Note that the runtime estimate doesn’t take into account the number of trees needed for your data. The more trees needed by your data, the greater the amount of time needed to complete an experiment. To reduce the upper limit on the number of trees, set the max_nestimators TOML config to a value lower than 3000.

Also note that the Driverless AI Experiment Setup Wizard displays comparisons of various runtime estimations and lets you specify runtime limits.

Additional information

It’s possible that your experiment has gone from using GPUs to using CPUs due to a change of the host system outside of Driverless AI’s control.
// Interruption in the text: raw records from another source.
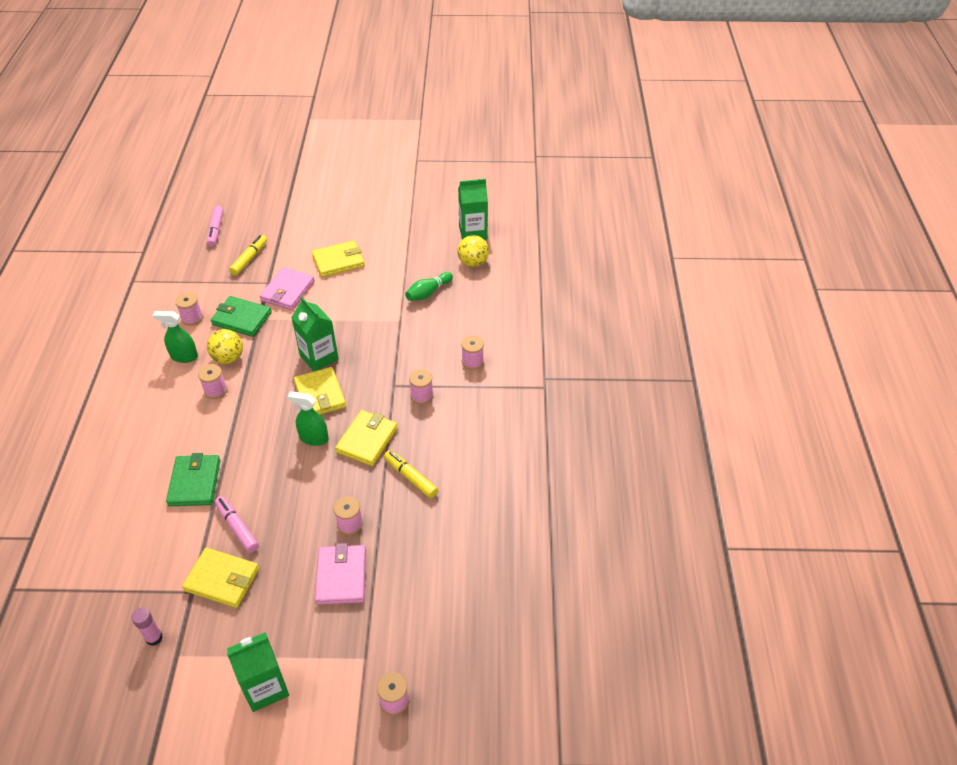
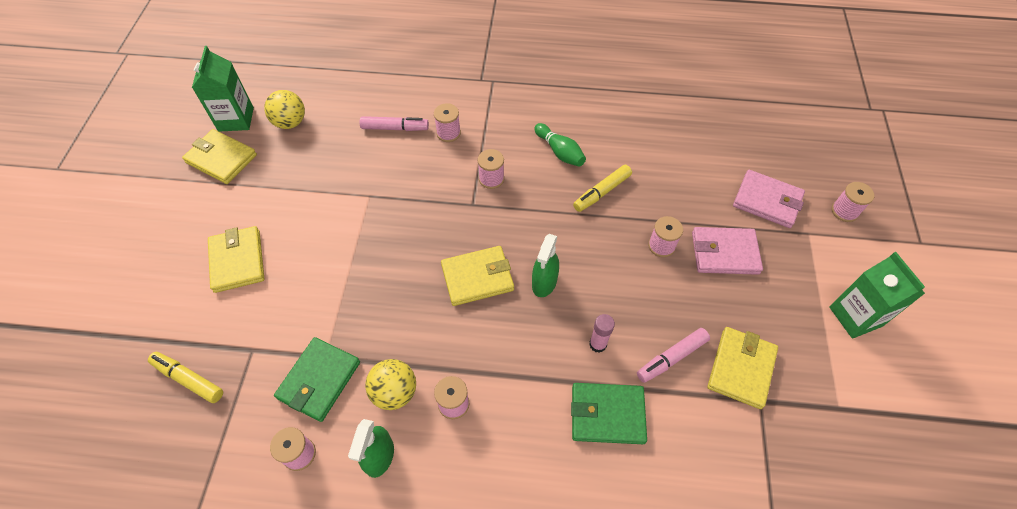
camera: 85 degrees left, 10 degrees up
pink glue stick [132,607,163,646] -> pink glue stick moved to [589,314,615,353]
pink marker [207,206,223,247] -> pink marker moved to [360,116,429,131]
pink wallet [259,267,315,310] -> pink wallet moved to [733,170,805,228]
green carton [291,297,338,371] -> none
yellow wallet [335,410,398,466] -> yellow wallet moved to [182,129,257,184]
green bowling pin [405,272,453,301] -> green bowling pin moved to [534,123,586,167]

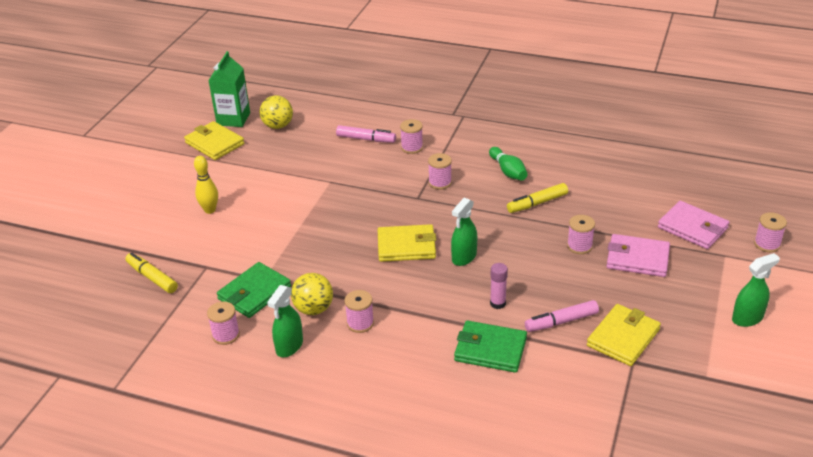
camera: 15 degrees right, 20 degrees down
yellow wallet [208,226,264,293] -> yellow bowling pin [194,156,218,214]
green carton [829,252,925,339] -> green spray bottle [732,253,780,327]

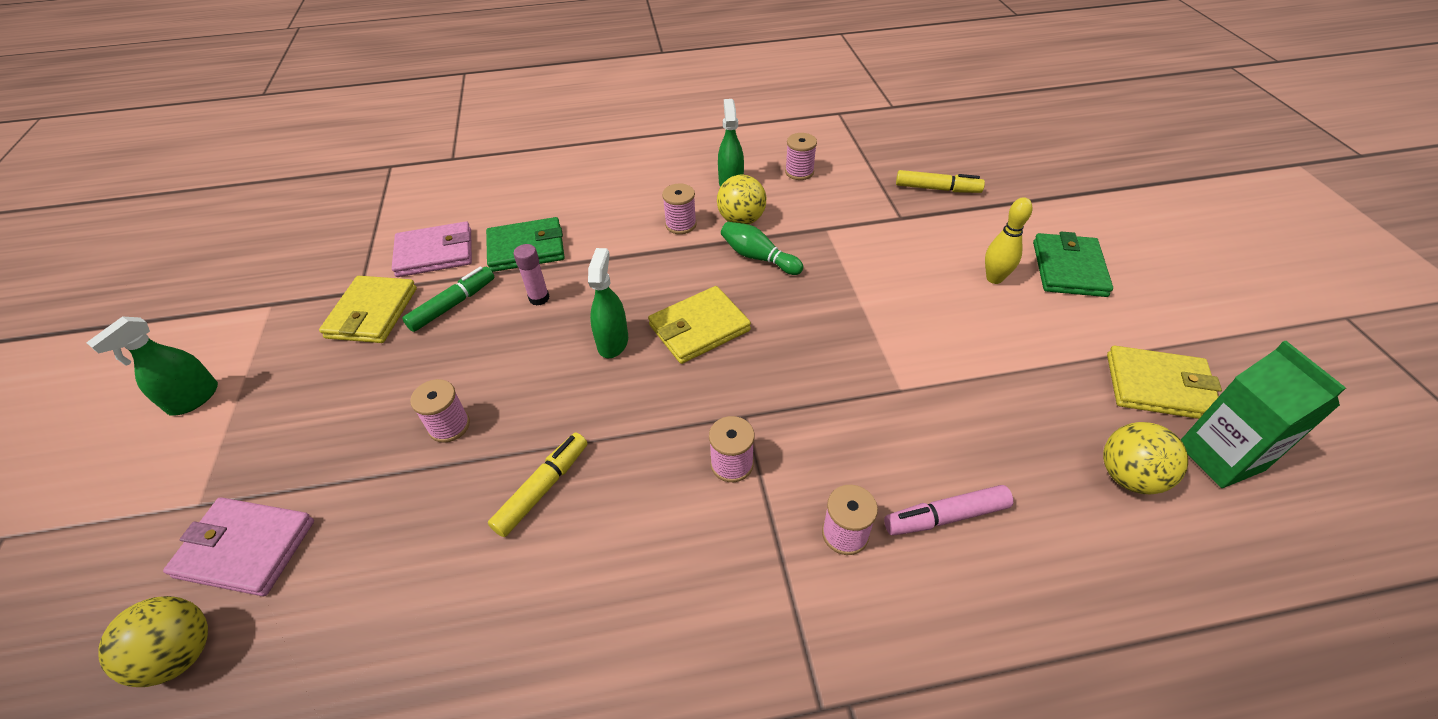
camera: 150 degrees right, 10 degrees up
green wallet [217,262,291,318] -> green wallet moved to [1033,232,1113,297]
green bowling pin [489,147,528,180] -> green bowling pin moved to [721,222,803,275]
pink marker [525,300,599,332] -> green marker [402,266,494,332]
pink wallet [607,234,670,277] -> pink wallet moved to [392,221,472,277]
pink spool [754,212,787,252] -> none
none -> yellow ball [98,596,208,687]

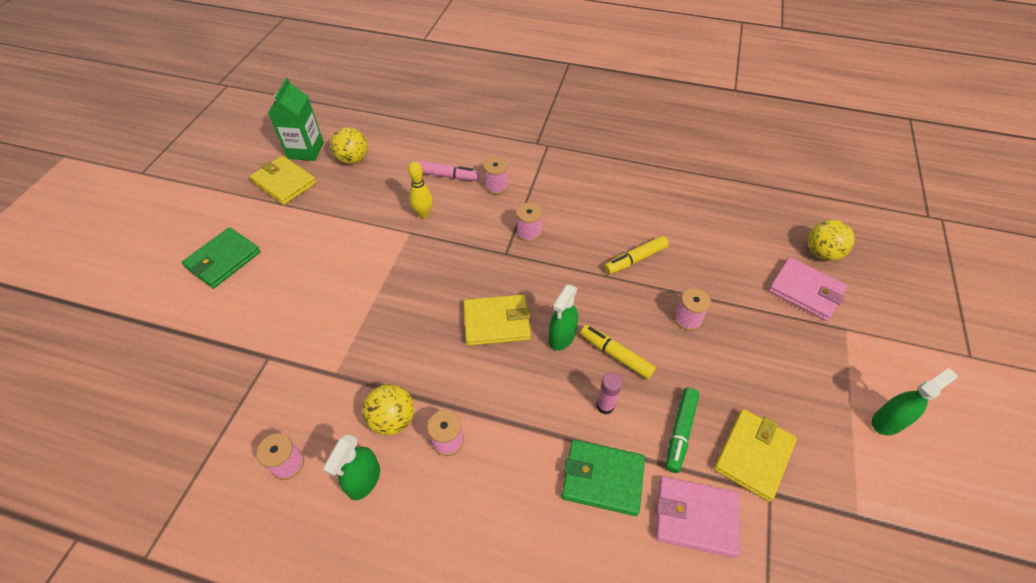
camera: 155 degrees left, 5 degrees up
green marker [402,266,494,332] -> green marker turned 45 degrees counterclockwise [665,388,699,473]
green bowling pin [721,222,803,275] -> none
yellow marker [896,170,985,193] -> yellow marker moved to [580,325,656,379]
yellow bowling pin [985,197,1033,284] -> yellow bowling pin moved to [408,161,433,219]

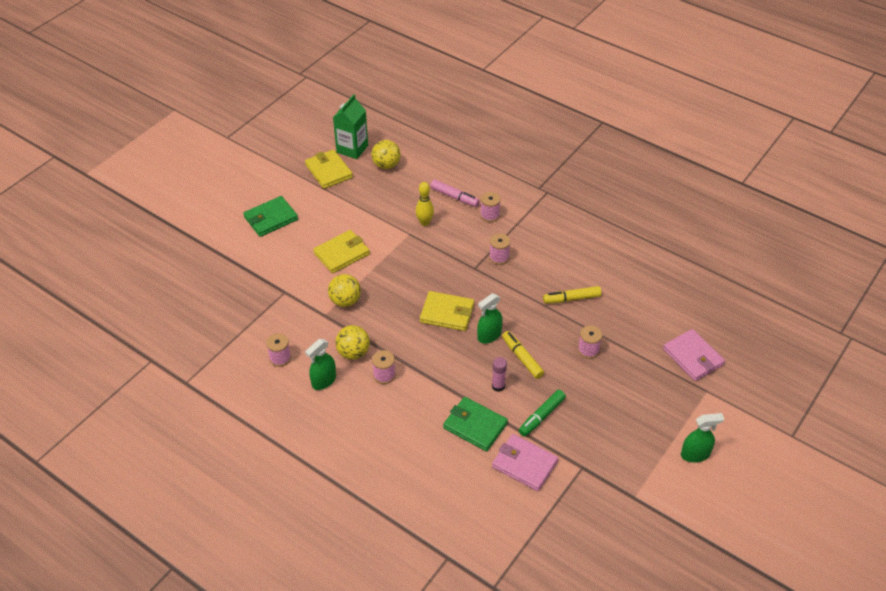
camera: 20 degrees right, 5 degrees down
yellow wallet [714,409,797,502] -> yellow wallet moved to [313,230,370,273]
yellow ball [808,220,855,261] -> yellow ball moved to [328,274,361,307]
You can verify this using any of the following methods:

  • Check GPU usage by going to your Driverless AI experiment page and clicking on the GPU USAGE tab in the lower-right quadrant of the experiment.

  • Run nvidia-smi in a terminal to see if any processes are using GPU resources in an unexpected way (such as those using a large amount of memory).

  • Check if System/GPU memory is being consumed by prior jobs or other tasks or if older jobs are still running some tasks.

  • Check and disable automatic NVIDIA driver updates on your system (as they can interfere with running experiments).

The general solution to these kind of sudden slowdown problems is to restart:

  • Restart Docker if using Docker

  • pkill --signal 9 h2oai if using the native installation method

  • Restart the system if nvidia-smi does not work as expected (e.g., after a driver update)

More ML-related issues that can lead to a slow experiment are:

  • Choosing high accuracy settings on a system with insufficient memory

  • Choosing low interpretability settings (can lead to more feature engineering which can increase memory usage)

  • Using a dataset with a lot of columns (> 500)

  • Doing multi-class classification with a GBM model when there are many target classes (> 5)